The Fold: “how inappropriate land use can damage soils”

The University of Worcester works with a local community farm, The Fold, to help spread the message on how inappropriate land use can damage soils. Written by Katy Boom. Edited by Rosie Bramwell.

Globally, the most frequent cause of hunger is poverty. Supporting students in a cost-of-living crisis means looking at the food source. Helping them to grow their produce to help feed themselves, and work with local farmers and producers to help improve food production that doesn’t damage natural resources is a vital part of this. This is an important role for a University.

Inappropriate land use and damaged soils

Soil degradation happens if farmers lack knowledge and information about the harmful impacts of nitrogen based fertilizers and pesticides, and information on how to use what they have effectively and efficiently.
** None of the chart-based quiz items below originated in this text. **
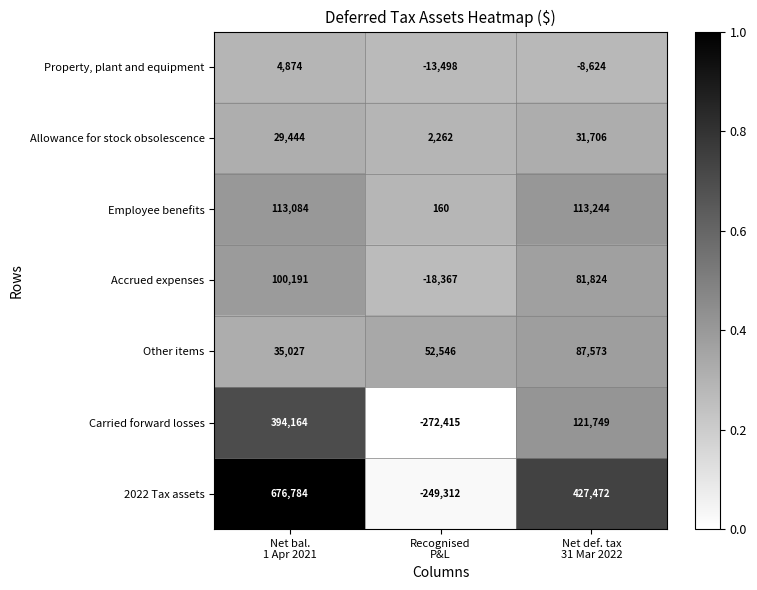

Which series has the largest range (max minus min)?

2022 Tax assets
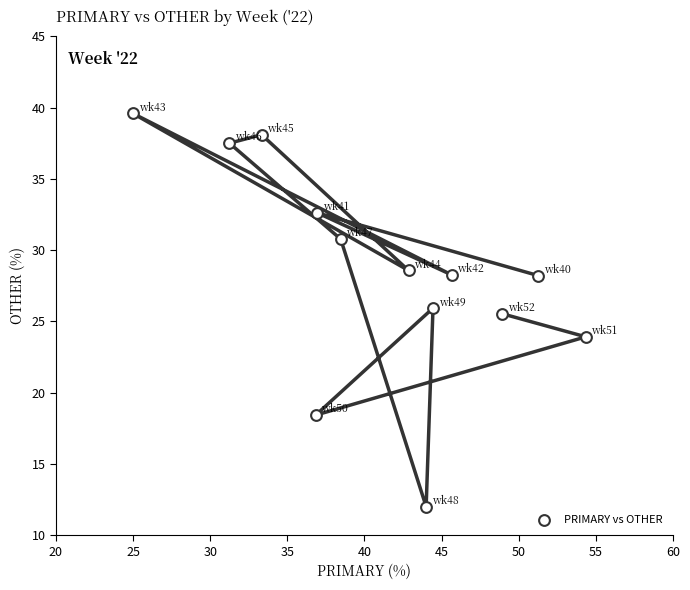

What is the range of X values (max minus min)?

29.3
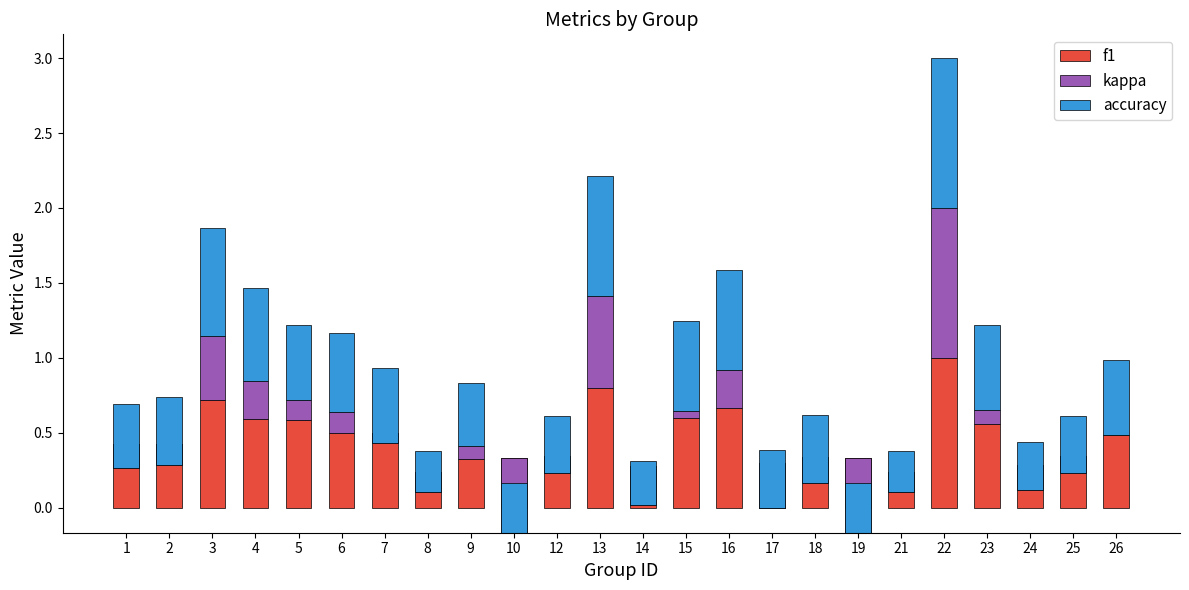

What is the greatest value displayed?

1.0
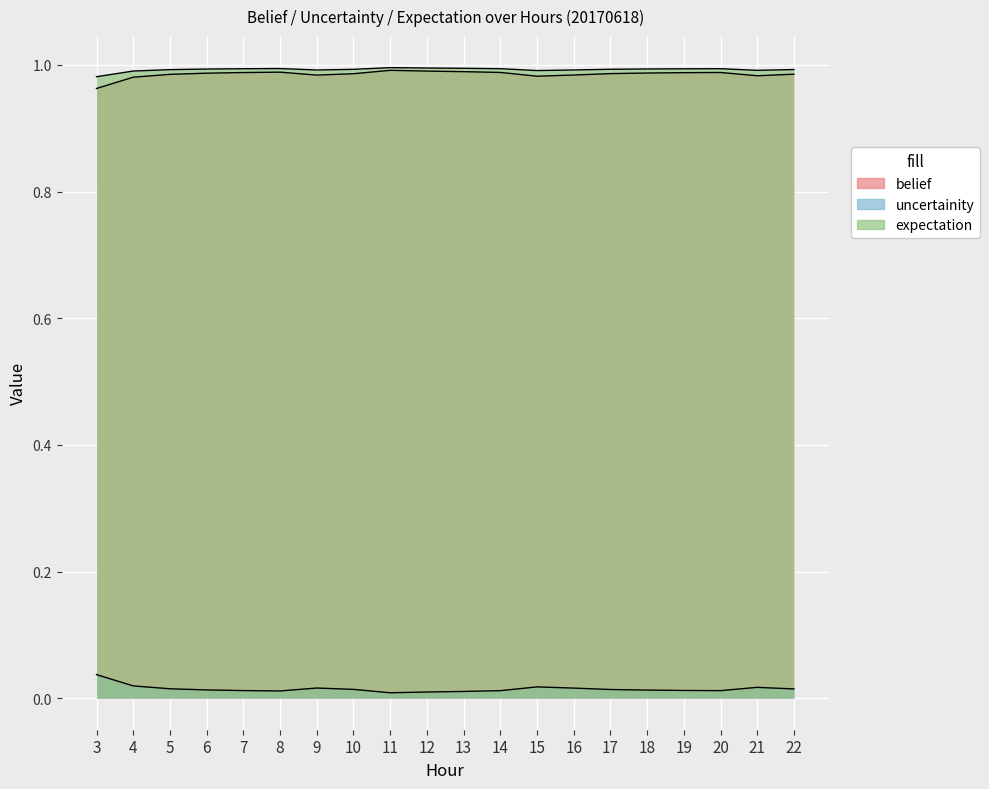

Is the value of belief at 7 greater than the value of uncertainity at 20?

Yes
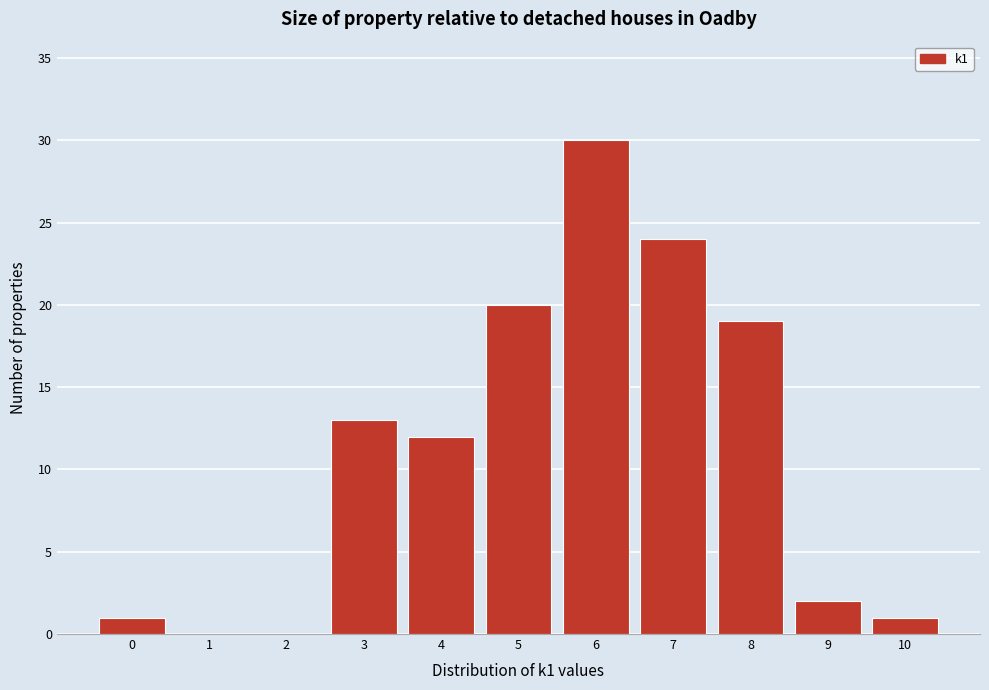

Reading left to right, what are all the values shown in this chart?

0=1	1=0	2=0	3=13	4=12	5=20	6=30	7=24	8=19	9=2	10=1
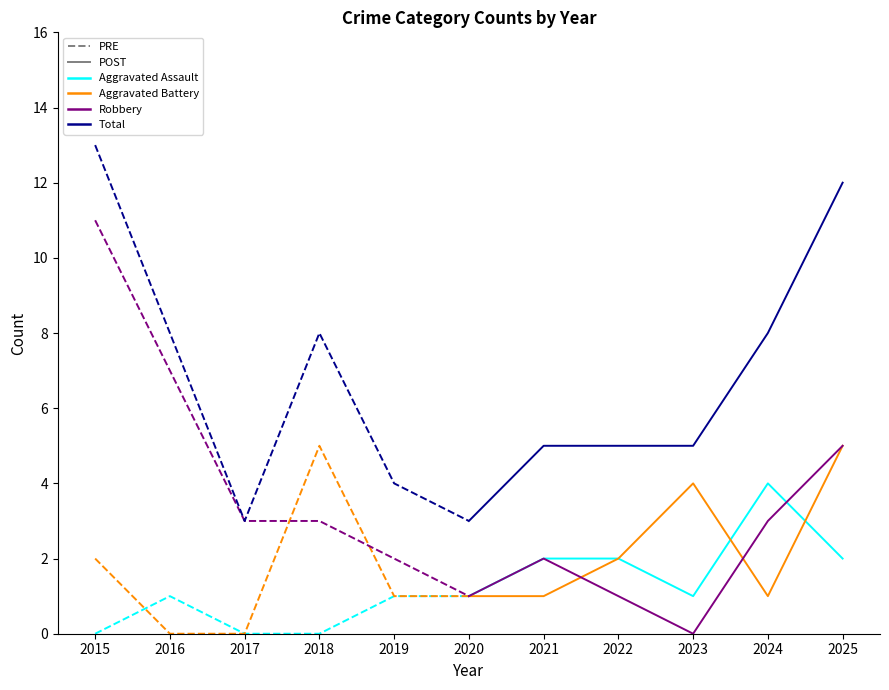

Which series has the largest range (max minus min)?

Robbery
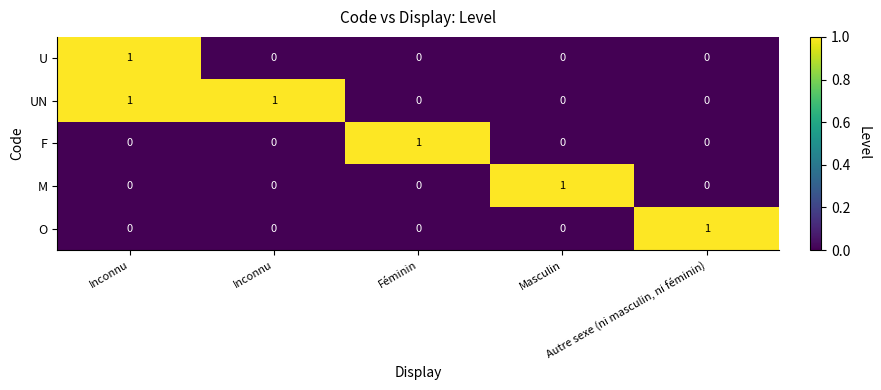

Which series has the largest total across all categories?

UN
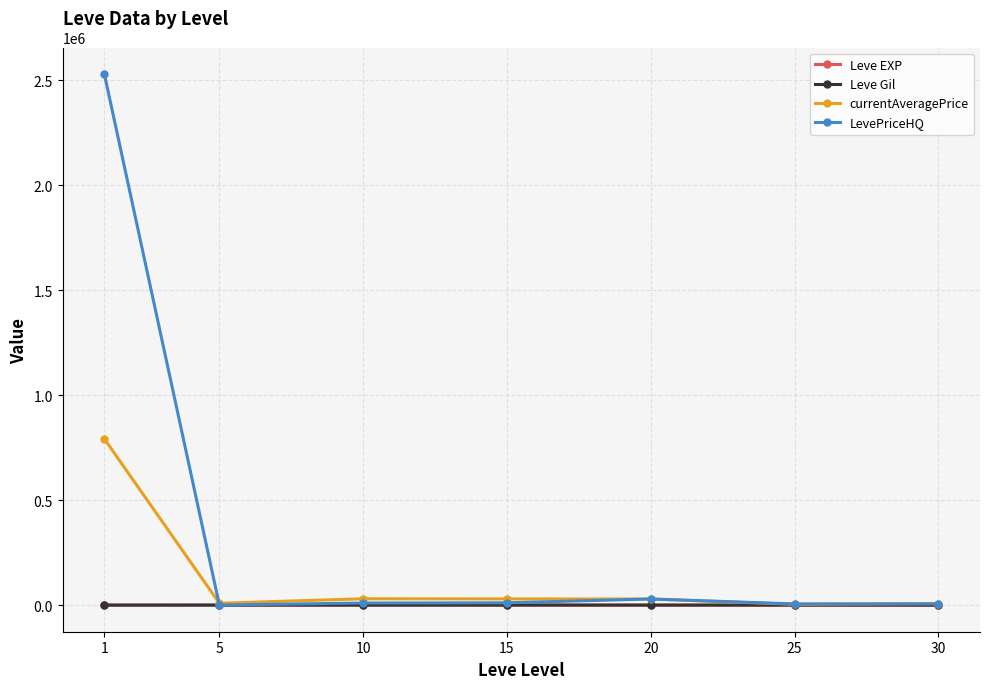

Which series changed the most between 1 and 10?

LevePriceHQ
By supporting a local regenerative community farm and helping to disseminate their methods, the University contributes towards reducing food poverty.

Farmers can lack skills to protect food crops in the field and skills to process and store food. Inappropriate land-use can damage natural resources which is a lifeline for them. It is crucial to invest in Human Resources: supporting the growing and farming communities’ knowledge and information at the centre of agricultural and development efforts – universities can be at the forefront of that.

The Fold Community Farm in Bransford is run as a Community Supported Agriculture (CSA). This is a partnership between farmers and consumers in which the responsibilities, risks and rewards of farming are shared. CSA aims to provide farmers with a more stable and secure income, and connect them with their local community. In return, the community benefits from eating fresh, healthy, and local food, feeling more connected with the land and learning new skills.

Staff from The Fold turned to the University to help gather market research from students when establishing their new Veg Box scheme. The university and The Fold have worked together on several projects. For example, creating the Nature Trail signboards and wayfinding and attending and supporting Go Green Weeks. Here staff and students can learn more about all aspects of sustainability including how inappropriate land use can damage natural resources.

Discussions and input centred around:

  • What constitutes a sustainable veg box scheme? Is it organic? Is it local? How many miles is local? Seasonal? Grown under glass/heated?
  • How viable are these business models at a national scale?
  • The role of supermarkets.
  • Challenges impacting farmers.
  • Demand from customers.

The key difference to a traditional veg box, where you have no engagement with the farm except purchasing a box, is that you become a shareholder of the Farm’s harvest and a member of the Fold Community Farm. In return, they offer free community events, such as seasonal farm tours, communal meals, and volunteer days on the farm.

This model puts you in touch with seasonality, members share the harvest. This means that in the summer, veg shares will reflect the rich abundance of the seasonal produce grown in warmer months. In the cold months of winter, when fewer things grow, boxes are smaller.

Community on campus

Students at the university have ongoing concerns with the cost of living crisis. On campus, we have an allotment and gardening society, where students are supported in growing projects. The society aims to make people feel comfortable in nature and feel confident in looking after the environment around them.

Take a look at our Instagram, @uw_sustain, for details about the Community Cupboard and Food Donation Point on the St Johns campus!

The Community Cupboard is a two-way system for students to donate and take whatever they need. This includes dry food, tins, toiletries and sanitary products. The Food Donation Point (Hines Building, St Johns) shares its donations with the local and surrounding community.